● Tasks:
1 - In the text on creating ML alerts manually, within what time window must the two supporting ML jobs show anomalies for the notification to be sent?
2 - Please decide whether each statement agrees with the text on creating ML alerts manually, answering yes or no and quoting the deciding words: (a) The default bucket-level alert has to be built by hand. (b) The first ML job analyzes an important KPI. (c) Notification happens only if two other supporting ML jobs also show anomalies.

Creating ML alerts manually

Now that we've seen the default bucket-level alert that you get automatically by using the ML UI in Kibana, let's look at a more complex watch that was created manually to solve a more interesting use case.

In this example, there is a desire to alert when a certain ML job has an elevated anomaly score at the bucket level, but it will only notify us (invoke the action clause) if there are also anomalies in two other supporting ML jobs within a 10 minute window (looking backwards in time). The main premise here is that the first job is an analysis of some important KPI that's worthy of Alerting upon, but only if there's supporting evidence of things that may have caused the KPI to deviate, some supporting, corroborating anomalies from other datasets analyzed in other ML jobs. If this is true, then give the user an alert that has all of the information consolidated together.

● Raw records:
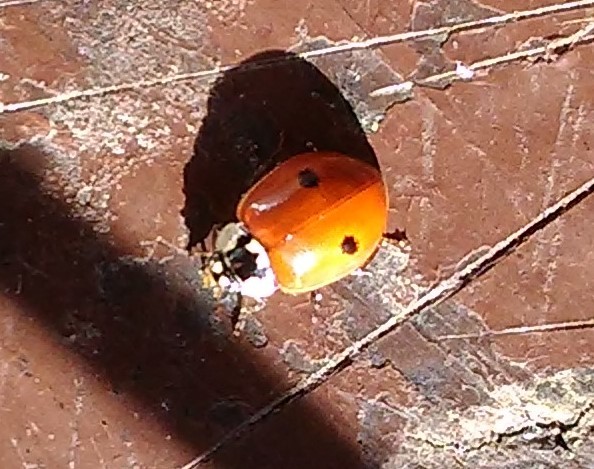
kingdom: Animalia
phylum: Arthropoda
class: Insecta
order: Coleoptera
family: Coccinellidae
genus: Adalia
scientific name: Adalia bipunctata
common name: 2-spot ladybird
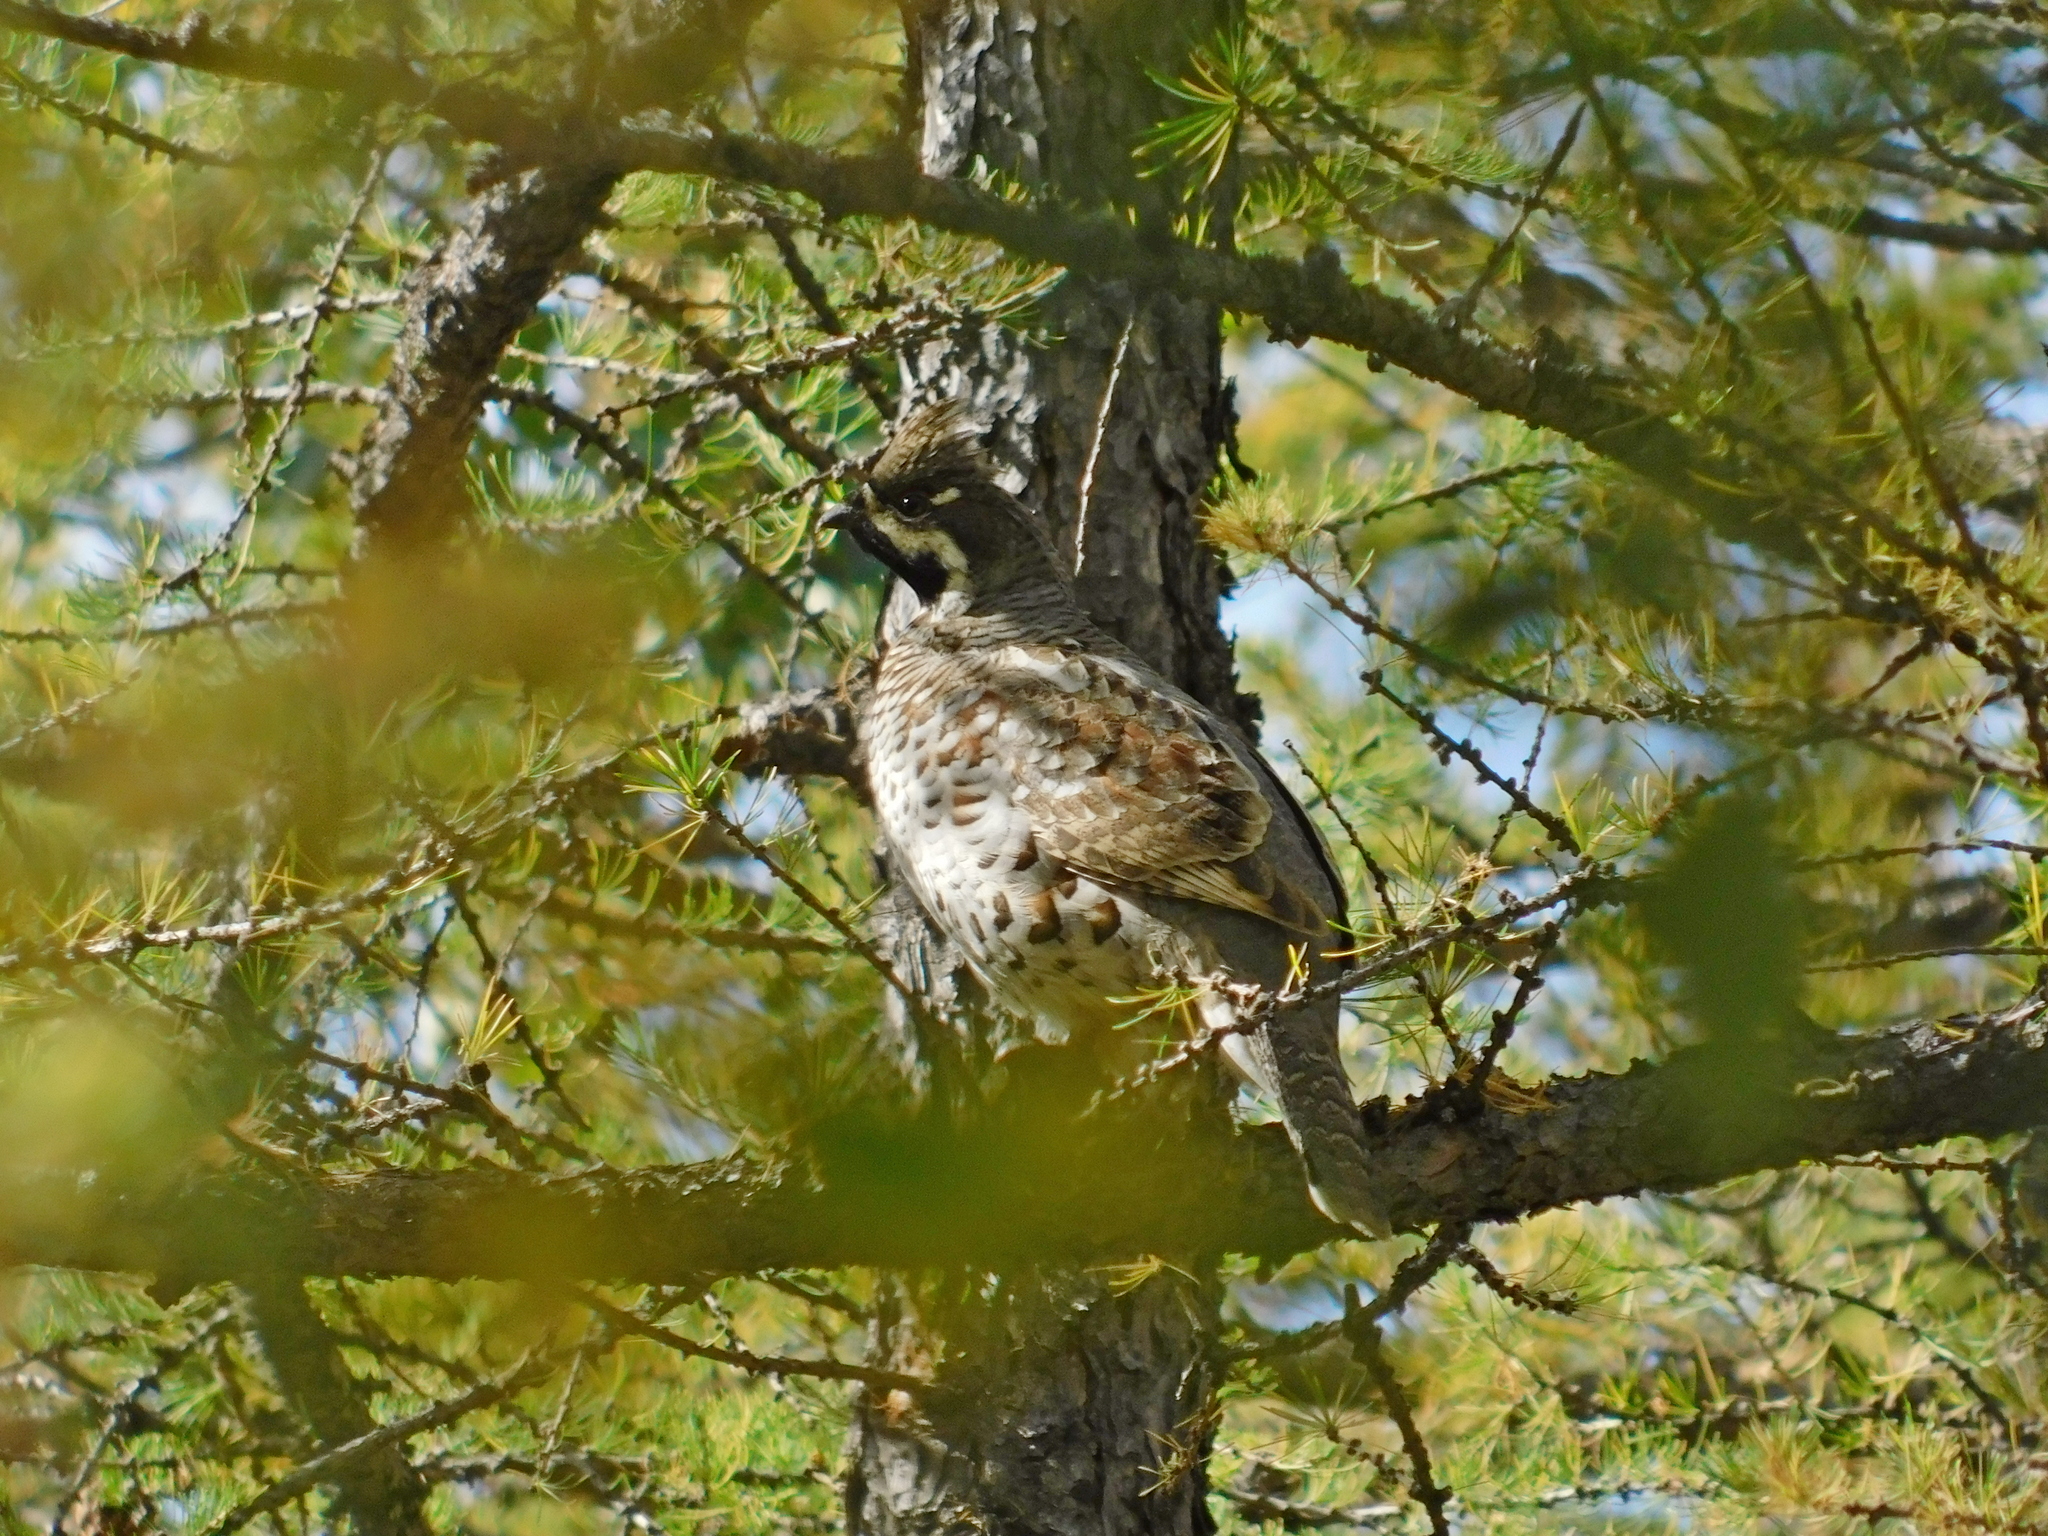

● Expected outputs:
1 - A 10 minute window, looking backwards in time.

2 -
(a) No: "the default bucket-level alert that you get automatically by using the ML UI in Kibana"
(b) Yes: "the first job is an analysis of some important KPI that's worthy of Alerting upon"
(c) Yes: "it will only notify us (invoke the action clause) if there are also anomalies in two other supporting ML jobs"